Write out all the rows below again, requests included, scaling each coordinate in the answers by 1.45 and rounding to whole numbers with halves rounded up, while leaving every number in the requests unchanged. Leave the pictures out of your answer.

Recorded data
▬▬▬▬▬▬
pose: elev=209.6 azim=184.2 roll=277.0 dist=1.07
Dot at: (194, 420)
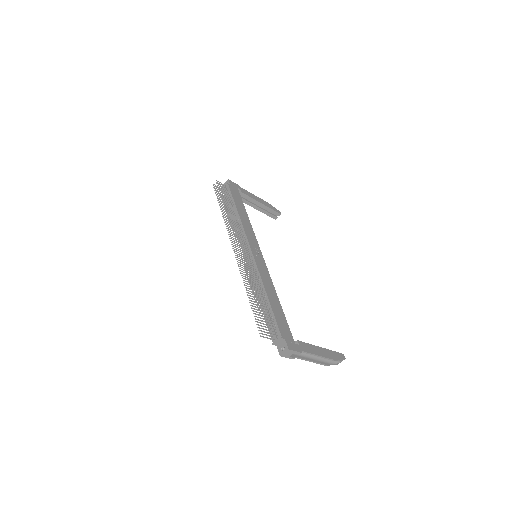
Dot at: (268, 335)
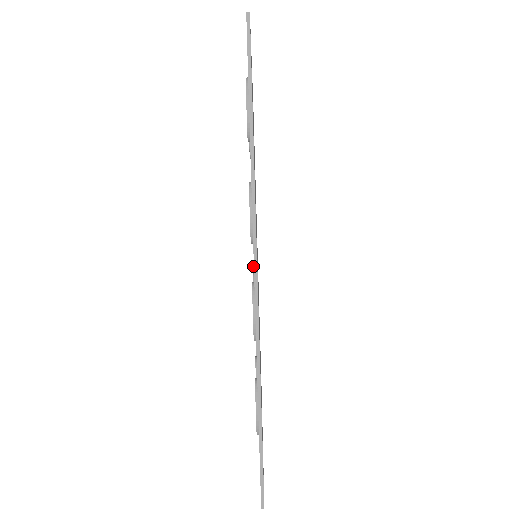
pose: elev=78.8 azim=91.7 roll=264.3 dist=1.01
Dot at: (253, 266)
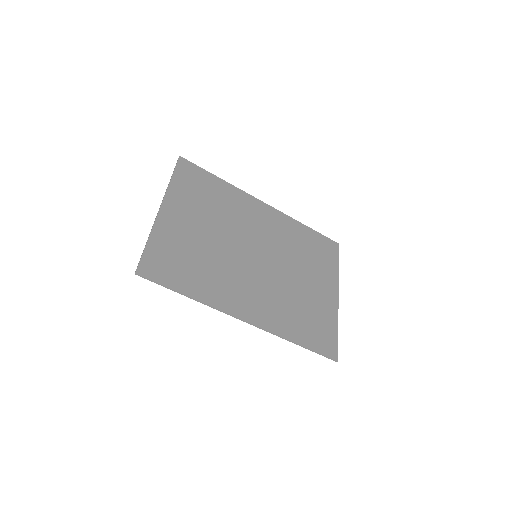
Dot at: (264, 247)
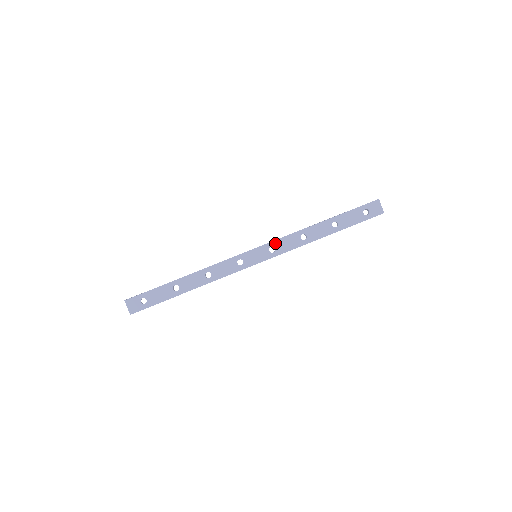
▬▬▬▬▬▬
**Written answer:**
pose: elev=209.6 azim=184.2 roll=277.0 dist=1.07
Dot at: (194, 420)
Dot at: (389, 486)
pose: elev=78.8 azim=91.7 roll=264.3 dist=1.01
Dot at: (253, 266)
Dot at: (383, 358)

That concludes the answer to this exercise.